INFORMATION SUPPLIED
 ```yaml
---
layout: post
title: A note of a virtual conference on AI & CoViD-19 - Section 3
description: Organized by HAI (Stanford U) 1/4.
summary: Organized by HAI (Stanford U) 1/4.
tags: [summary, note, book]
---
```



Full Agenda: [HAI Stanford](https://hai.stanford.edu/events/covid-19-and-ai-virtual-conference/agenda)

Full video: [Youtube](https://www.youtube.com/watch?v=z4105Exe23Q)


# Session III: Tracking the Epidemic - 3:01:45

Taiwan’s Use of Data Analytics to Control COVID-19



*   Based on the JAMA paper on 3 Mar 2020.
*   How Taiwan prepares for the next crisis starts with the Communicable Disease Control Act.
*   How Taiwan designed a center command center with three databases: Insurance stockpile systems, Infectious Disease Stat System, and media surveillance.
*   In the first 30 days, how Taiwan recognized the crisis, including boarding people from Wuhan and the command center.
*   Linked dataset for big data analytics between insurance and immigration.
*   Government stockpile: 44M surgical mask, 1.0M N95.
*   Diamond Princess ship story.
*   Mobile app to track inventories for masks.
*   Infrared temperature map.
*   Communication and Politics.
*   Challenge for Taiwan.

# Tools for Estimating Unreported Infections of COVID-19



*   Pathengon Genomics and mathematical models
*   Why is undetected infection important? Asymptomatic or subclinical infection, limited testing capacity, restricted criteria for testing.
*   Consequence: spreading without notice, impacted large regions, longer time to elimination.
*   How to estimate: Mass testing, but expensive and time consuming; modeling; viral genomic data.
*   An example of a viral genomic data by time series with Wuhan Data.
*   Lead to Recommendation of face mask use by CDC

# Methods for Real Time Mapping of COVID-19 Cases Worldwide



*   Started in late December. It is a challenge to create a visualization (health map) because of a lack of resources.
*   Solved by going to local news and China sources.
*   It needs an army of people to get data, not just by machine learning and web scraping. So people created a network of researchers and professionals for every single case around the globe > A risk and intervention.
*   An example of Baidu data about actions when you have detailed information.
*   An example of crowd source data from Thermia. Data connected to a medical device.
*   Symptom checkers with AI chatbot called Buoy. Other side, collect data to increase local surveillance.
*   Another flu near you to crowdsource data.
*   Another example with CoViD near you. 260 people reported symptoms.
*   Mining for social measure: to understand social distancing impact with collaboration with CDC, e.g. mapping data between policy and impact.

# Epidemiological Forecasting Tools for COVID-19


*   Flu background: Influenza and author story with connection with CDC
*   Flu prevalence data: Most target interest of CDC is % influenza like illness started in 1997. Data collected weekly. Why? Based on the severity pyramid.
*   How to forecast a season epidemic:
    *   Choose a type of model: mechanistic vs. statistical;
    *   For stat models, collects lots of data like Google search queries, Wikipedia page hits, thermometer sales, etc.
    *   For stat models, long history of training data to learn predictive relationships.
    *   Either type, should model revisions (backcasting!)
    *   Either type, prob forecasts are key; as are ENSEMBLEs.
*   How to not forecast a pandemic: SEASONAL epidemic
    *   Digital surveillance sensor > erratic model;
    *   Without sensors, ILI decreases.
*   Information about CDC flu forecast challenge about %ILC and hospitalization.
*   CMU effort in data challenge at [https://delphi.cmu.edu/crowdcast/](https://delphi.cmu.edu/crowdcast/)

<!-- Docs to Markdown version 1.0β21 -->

ACTIVITY
The lines to extract from the data above begin with the line containing "lack of resources." and end with the line containing "about %ILC and hospitalization.". Extract them exactly, including both.

YOUR SOLUTION
*   Started in late December. It is a challenge to create a visualization (health map) because of a lack of resources.
*   Solved by going to local news and China sources.
*   It needs an army of people to get data, not just by machine learning and web scraping. So people created a network of researchers and professionals for every single case around the globe > A risk and intervention.
*   An example of Baidu data about actions when you have detailed information.
*   An example of crowd source data from Thermia. Data connected to a medical device.
*   Symptom checkers with AI chatbot called Buoy. Other side, collect data to increase local surveillance.
*   Another flu near you to crowdsource data.
*   Another example with CoViD near you. 260 people reported symptoms.
*   Mining for social measure: to understand social distancing impact with collaboration with CDC, e.g. mapping data between policy and impact.

# Epidemiological Forecasting Tools for COVID-19


*   Flu background: Influenza and author story with connection with CDC
*   Flu prevalence data: Most target interest of CDC is % influenza like illness started in 1997. Data collected weekly. Why? Based on the severity pyramid.
*   How to forecast a season epidemic:
    *   Choose a type of model: mechanistic vs. statistical;
    *   For stat models, collects lots of data like Google search queries, Wikipedia page hits, thermometer sales, etc.
    *   For stat models, long history of training data to learn predictive relationships.
    *   Either type, should model revisions (backcasting!)
    *   Either type, prob forecasts are key; as are ENSEMBLEs.
*   How to not forecast a pandemic: SEASONAL epidemic
    *   Digital surveillance sensor > erratic model;
    *   Without sensors, ILI decreases.
*   Information about CDC flu forecast challenge about %ILC and hospitalization.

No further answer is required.